Dusti Bongé fiery red watercolor painting

Another delightful gem of a watercolor on joss paper painting to enjoy as part of See Great Art’s partnership with the Dusti Bongé Art Foundation. Analysis of the work, as always, from DBAF Executive Director Ligia M. Römer.

Dusti Bongé, Untitled (Black Bamboo with Red Flames), 1984, watercolor on joss paper, 6 3/8” x 5 ½”.

Herewith a joss paper painting where Dusti Bongé decided to really celebrate the gilded square at the center. There is a sense of symmetry in this work, but it is not static like symmetrical arrangements often are.

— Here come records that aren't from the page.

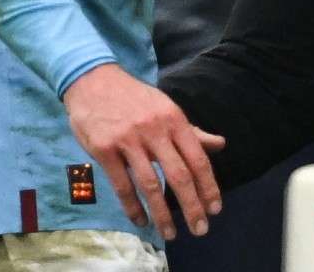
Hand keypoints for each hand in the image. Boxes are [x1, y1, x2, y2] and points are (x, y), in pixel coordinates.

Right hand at [63, 63, 225, 241]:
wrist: (93, 80)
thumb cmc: (134, 98)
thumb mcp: (166, 108)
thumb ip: (192, 131)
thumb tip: (221, 144)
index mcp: (174, 120)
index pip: (197, 159)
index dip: (209, 187)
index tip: (215, 209)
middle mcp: (154, 130)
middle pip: (179, 176)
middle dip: (192, 206)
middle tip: (200, 229)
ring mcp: (129, 140)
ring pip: (150, 185)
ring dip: (163, 214)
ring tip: (170, 233)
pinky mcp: (105, 149)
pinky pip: (122, 185)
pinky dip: (133, 207)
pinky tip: (141, 220)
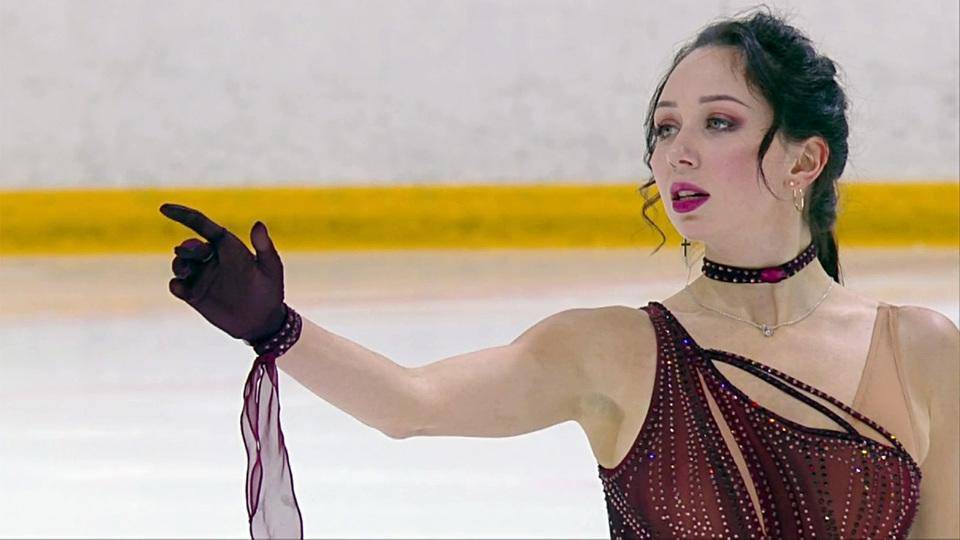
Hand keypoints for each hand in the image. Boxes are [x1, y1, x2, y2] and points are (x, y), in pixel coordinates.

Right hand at [160, 203, 286, 342]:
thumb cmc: (270, 291)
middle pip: (189, 246)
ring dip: (179, 264)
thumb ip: (264, 246)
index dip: (183, 215)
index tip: (164, 208)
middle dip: (187, 248)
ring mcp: (201, 277)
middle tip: (196, 253)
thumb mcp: (271, 267)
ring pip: (179, 264)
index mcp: (228, 246)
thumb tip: (259, 223)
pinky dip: (176, 285)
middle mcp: (212, 259)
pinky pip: (177, 286)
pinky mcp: (194, 295)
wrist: (263, 321)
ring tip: (187, 271)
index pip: (201, 225)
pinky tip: (184, 289)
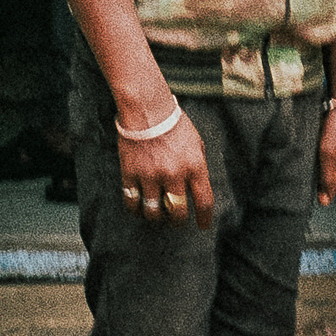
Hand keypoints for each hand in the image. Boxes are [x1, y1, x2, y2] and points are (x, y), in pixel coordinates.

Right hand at [117, 113, 212, 228]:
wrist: (147, 110)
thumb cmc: (174, 123)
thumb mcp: (196, 142)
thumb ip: (198, 165)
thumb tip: (198, 186)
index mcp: (195, 166)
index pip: (204, 201)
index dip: (204, 218)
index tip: (203, 225)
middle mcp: (174, 174)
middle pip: (178, 213)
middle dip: (178, 221)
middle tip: (176, 220)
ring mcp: (151, 176)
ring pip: (153, 212)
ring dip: (156, 216)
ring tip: (156, 213)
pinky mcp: (131, 174)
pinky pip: (132, 202)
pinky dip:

Quite the opposite, it is a balanced yet highly dynamic composition.

There are several salient elements that contribute to this dynamic balance.

For one, the gold square is flanked by vertical segmented black lines resembling bamboo stalks. Some of these black stalks also run right through the square where their darkness dissolves into a much fainter shade of gray. These central stalks are dotted with green foliage.

Secondly, the square is also surrounded by a glowing, orangey red, upside-down teardrop shape that is outlined in dark tones of purple and black. On either side, these dark tones bleed a little bit into the gold, creating a silvery gray edge, but mostly they wash out into the background. Here they mingle with hints of green and olive green, setting off the central teardrop shape, and the gold square within, in all its vibrant glory.

Finally, along the top edge, things brighten up with a continuous band of golden yellow, where the bamboo stalks peak out of their dark background and are adorned by red dots that are reminiscent of some type of poppy flower.

With these various elements, Dusti establishes a clear sense of left and right and up and down. Yet, within this organizational framework, this piece offers a very rich juxtaposition of vibrancy and shadowy darkness, symmetry and playfulness, abstract and figurative elements.

All of this Dusti manages to achieve in a piece that is roughly 6” x 5”.